При виде зада он пришел в окончательное исступление. «Ах, что за прелестная попка!» – завопил он; и вот мы отчетливо видим, как он целует этот зад, лижет его, раздвигает ягодицы и запускает язык в крохотное отверстие.

– Вот, клянусь честью, – кричит герцог, – самый лучший, самый красивый труп, который я когда-нибудь видел. Как же был счастлив тот, кто лишил жизни эту красавицу, и что за наслаждение он должен был испытать!

Вот эта мысль и привела герцога к извержению; он, лежа возле покойницы, прижимался к ней бедрами и испускал струю спермы прямо в миниатюрную дырочку зада. Кричал он при этом словно дьявол при святом причастии: «Ах, теки, теки, мое семя! Как бы мне хотелось самому убить такую красавицу!»

На этих словах операция и закончилась. Герцог поднялся и покинул поле битвы. Нам понадобилось время, чтобы поставить на ноги усопшую, силы оставили ее: вынужденная неподвижность, ужас и страх так измучили ее, что она могла вот-вот и на самом деле превратиться в персонаж, который так удачно только что изображала.
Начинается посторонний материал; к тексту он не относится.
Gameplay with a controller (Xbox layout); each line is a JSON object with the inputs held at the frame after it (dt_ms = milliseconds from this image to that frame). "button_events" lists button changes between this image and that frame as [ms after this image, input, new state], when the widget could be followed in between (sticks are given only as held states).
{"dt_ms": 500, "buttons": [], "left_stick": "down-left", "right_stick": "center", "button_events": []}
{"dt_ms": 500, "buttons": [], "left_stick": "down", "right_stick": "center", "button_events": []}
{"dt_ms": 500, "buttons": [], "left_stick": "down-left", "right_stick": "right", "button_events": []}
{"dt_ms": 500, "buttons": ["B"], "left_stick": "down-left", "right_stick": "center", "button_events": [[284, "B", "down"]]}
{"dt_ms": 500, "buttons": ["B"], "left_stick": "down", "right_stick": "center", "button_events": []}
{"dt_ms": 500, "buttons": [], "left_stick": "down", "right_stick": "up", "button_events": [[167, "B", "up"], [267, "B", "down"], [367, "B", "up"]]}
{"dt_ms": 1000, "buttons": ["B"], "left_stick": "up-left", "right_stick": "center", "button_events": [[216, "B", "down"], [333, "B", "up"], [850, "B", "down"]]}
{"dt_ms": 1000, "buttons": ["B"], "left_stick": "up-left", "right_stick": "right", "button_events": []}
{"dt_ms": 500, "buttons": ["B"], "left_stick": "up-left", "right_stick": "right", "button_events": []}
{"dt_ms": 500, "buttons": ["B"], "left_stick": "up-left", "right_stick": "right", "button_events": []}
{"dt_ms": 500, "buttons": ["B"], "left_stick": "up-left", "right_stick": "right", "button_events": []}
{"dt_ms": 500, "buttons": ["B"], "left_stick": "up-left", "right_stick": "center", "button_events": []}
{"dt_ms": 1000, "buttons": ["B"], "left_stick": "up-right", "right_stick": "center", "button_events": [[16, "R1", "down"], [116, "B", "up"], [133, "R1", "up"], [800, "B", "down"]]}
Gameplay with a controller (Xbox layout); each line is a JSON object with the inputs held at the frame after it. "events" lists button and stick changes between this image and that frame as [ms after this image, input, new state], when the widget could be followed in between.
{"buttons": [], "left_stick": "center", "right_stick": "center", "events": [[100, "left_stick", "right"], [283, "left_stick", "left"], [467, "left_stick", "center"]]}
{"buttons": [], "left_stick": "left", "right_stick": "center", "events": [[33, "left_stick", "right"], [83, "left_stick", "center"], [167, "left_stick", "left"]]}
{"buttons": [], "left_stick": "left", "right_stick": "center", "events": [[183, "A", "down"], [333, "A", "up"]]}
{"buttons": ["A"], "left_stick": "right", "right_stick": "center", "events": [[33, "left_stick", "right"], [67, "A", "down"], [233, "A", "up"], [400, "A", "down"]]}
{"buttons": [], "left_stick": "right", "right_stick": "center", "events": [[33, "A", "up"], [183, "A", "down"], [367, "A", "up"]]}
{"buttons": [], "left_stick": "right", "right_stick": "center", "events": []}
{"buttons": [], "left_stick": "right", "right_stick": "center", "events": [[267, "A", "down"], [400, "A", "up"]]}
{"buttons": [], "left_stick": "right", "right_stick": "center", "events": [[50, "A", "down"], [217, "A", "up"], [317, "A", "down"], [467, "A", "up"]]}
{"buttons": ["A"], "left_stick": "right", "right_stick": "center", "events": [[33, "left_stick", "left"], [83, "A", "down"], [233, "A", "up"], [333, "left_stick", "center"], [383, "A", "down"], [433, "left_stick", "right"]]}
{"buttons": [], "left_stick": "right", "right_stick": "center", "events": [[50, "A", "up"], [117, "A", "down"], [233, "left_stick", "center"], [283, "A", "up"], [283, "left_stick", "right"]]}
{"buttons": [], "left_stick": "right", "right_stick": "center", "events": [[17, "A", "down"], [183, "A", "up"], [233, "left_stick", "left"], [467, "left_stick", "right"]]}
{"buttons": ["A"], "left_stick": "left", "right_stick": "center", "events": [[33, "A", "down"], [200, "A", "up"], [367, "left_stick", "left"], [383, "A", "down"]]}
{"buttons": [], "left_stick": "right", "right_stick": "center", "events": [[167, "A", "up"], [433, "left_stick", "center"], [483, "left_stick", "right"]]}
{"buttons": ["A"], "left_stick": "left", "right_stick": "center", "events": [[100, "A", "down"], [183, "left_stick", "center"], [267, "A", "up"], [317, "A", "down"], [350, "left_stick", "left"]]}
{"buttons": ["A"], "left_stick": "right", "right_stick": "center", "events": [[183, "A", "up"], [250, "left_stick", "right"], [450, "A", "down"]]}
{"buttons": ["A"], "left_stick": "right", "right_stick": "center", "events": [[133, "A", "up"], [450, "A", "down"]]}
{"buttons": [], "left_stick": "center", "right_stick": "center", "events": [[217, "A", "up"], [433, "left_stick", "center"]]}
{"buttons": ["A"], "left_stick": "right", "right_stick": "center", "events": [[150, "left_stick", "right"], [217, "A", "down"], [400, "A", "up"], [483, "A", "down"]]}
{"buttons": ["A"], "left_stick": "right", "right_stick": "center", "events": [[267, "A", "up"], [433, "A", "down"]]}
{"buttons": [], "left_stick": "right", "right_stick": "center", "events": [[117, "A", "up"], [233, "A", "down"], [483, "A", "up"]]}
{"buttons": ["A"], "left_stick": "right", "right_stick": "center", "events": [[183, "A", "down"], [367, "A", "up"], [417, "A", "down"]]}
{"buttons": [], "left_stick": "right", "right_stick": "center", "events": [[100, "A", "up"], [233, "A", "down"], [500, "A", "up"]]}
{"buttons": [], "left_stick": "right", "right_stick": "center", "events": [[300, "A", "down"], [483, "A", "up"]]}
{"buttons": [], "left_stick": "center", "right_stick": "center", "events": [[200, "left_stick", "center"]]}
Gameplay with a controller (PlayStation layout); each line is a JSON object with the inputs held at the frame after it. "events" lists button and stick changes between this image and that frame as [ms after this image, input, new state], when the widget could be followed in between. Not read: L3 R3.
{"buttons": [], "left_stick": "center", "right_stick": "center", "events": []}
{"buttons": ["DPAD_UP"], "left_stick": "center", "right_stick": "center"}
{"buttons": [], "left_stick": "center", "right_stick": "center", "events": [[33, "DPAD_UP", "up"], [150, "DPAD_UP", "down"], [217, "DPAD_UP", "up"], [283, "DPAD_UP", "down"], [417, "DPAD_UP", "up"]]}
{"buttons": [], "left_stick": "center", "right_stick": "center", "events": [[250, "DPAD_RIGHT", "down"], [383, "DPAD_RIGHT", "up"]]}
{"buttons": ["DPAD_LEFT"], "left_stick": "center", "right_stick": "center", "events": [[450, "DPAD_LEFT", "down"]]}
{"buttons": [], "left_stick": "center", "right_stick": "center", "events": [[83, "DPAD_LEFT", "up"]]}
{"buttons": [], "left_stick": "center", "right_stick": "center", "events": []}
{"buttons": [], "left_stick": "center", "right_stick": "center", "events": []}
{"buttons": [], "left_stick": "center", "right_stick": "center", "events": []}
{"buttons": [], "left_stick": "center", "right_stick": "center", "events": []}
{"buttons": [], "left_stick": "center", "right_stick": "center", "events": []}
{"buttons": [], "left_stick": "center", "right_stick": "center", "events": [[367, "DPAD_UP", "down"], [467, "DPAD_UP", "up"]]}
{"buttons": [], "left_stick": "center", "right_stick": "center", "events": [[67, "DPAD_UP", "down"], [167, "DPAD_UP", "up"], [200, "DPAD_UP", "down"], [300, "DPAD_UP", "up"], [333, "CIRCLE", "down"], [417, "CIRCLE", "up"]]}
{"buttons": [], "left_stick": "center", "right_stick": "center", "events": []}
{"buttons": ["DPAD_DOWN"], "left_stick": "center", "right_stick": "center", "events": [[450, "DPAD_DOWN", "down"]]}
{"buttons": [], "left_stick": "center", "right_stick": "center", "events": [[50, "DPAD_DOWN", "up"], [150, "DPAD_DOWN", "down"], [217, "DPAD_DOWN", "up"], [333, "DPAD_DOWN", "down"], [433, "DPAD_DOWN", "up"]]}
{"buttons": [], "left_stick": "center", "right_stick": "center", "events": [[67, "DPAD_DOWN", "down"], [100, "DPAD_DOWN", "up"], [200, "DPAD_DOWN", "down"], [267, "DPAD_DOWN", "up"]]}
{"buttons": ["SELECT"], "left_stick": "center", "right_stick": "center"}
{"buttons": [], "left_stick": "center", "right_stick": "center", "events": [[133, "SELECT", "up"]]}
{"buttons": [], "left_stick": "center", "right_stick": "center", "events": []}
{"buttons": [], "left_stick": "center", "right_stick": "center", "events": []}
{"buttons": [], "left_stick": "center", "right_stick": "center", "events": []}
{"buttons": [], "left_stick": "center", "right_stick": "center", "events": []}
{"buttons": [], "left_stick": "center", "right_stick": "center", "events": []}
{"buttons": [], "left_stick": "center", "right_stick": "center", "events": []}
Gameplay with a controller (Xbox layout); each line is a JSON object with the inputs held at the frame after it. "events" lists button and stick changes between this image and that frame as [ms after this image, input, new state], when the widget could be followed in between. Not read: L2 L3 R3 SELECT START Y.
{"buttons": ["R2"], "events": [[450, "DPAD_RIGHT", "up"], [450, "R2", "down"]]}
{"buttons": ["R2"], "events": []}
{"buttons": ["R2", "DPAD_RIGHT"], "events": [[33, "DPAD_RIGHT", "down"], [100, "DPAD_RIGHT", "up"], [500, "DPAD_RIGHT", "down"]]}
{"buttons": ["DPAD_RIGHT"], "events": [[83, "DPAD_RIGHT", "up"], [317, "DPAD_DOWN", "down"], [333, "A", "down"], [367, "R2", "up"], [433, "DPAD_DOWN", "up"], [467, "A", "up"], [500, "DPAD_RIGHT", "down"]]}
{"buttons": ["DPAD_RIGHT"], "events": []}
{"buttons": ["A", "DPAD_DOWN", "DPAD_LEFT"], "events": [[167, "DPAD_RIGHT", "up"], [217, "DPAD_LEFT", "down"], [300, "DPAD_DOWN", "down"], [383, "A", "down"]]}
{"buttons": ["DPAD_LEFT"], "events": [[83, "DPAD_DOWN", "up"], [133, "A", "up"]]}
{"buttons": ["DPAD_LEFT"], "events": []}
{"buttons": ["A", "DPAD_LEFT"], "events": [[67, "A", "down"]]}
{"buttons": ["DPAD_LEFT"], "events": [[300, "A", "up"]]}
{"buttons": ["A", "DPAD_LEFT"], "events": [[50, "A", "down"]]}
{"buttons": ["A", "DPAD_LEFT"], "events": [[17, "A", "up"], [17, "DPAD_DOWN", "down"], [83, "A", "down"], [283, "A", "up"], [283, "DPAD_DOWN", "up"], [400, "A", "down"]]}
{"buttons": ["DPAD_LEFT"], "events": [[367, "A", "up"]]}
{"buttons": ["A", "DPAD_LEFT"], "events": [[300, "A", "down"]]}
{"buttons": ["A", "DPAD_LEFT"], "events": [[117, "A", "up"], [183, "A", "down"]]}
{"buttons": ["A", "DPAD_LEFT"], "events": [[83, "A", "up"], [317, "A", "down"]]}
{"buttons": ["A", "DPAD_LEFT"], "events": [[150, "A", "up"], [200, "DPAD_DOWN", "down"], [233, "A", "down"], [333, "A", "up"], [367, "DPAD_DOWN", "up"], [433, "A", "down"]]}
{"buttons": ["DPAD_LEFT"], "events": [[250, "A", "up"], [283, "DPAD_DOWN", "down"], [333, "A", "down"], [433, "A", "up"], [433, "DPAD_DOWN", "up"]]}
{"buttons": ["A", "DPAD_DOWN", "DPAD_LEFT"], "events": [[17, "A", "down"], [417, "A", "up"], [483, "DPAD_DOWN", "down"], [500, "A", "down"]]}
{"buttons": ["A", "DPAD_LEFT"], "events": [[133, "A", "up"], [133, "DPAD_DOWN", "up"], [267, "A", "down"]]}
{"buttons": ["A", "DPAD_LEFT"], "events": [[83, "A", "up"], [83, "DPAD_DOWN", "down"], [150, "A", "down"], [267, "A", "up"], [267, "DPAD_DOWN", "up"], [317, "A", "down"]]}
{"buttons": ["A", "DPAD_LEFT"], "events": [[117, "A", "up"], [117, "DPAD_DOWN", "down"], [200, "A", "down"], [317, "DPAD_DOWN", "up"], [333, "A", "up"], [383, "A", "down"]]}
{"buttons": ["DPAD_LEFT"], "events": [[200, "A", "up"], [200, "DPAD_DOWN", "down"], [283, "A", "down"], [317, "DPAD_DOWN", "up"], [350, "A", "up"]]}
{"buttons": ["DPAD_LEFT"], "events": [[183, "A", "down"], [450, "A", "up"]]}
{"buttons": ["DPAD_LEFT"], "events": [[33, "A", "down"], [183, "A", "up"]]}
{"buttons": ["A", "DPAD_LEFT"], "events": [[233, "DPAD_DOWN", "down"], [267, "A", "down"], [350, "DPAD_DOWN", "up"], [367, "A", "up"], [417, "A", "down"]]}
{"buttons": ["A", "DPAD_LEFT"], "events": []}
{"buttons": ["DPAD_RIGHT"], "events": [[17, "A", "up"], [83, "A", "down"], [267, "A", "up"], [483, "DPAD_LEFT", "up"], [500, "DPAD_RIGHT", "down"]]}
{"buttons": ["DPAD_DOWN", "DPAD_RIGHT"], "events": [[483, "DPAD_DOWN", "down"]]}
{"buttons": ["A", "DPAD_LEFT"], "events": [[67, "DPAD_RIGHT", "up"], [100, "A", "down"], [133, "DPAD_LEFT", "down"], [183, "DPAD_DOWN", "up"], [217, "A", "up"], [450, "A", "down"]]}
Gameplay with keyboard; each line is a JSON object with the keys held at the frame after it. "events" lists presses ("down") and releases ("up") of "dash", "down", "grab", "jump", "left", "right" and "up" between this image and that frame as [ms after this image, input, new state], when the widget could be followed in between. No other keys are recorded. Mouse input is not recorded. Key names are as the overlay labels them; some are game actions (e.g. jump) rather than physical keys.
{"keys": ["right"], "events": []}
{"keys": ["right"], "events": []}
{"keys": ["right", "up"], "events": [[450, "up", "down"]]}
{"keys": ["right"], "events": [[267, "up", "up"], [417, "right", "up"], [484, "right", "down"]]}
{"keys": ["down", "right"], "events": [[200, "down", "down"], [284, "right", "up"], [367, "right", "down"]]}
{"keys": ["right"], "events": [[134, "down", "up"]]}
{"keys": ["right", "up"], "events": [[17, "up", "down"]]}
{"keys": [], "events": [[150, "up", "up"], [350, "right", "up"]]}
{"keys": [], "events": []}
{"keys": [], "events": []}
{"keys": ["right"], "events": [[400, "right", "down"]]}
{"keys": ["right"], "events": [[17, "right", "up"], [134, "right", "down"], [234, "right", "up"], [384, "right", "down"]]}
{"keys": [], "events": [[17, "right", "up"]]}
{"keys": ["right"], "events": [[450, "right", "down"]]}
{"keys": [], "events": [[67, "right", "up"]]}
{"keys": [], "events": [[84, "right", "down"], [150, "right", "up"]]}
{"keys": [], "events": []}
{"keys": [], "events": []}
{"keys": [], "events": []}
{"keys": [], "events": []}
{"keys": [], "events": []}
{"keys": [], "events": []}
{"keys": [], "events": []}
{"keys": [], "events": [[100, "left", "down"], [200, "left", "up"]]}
Мы отправились домой с четырьмя луидорами, которые вручил нам камердинер. Вы можете легко догадаться, что себе он присвоил добрую половину.

– Слава тебе, Господи! – завопил Кюрваль. – Вот это, я понимаю, страсть! Сколько в ней соли, какова пикантность!

– У меня стоит, как у осла, – откликнулся герцог, – бьюсь об заклад, что муж сей на этой точке не удержался.

– Да уж будьте в этом уверены, ваша светлость, – сказала Мартен. – Там дело иной раз и до настоящего доходило. И у мадам Дегранж, и у меня еще будет случай вас в этом убедить.

– Черт возьми, – сказал Кюрваль. – А чем это ты там занимаешься?

– Оставь меня, – отвечал герцог. – Я заделываю своей дочке, представляя себе ее мертвой.

– Ага, злодей! – закричал Кюрваль. – У тебя в башке, стало быть, сразу два преступления!

– Дьявольщина, – отвечает герцог, – я бы предпочел, чтобы они воплотились в жизнь.

И его гнусная сперма устремилась в вагину Юлии.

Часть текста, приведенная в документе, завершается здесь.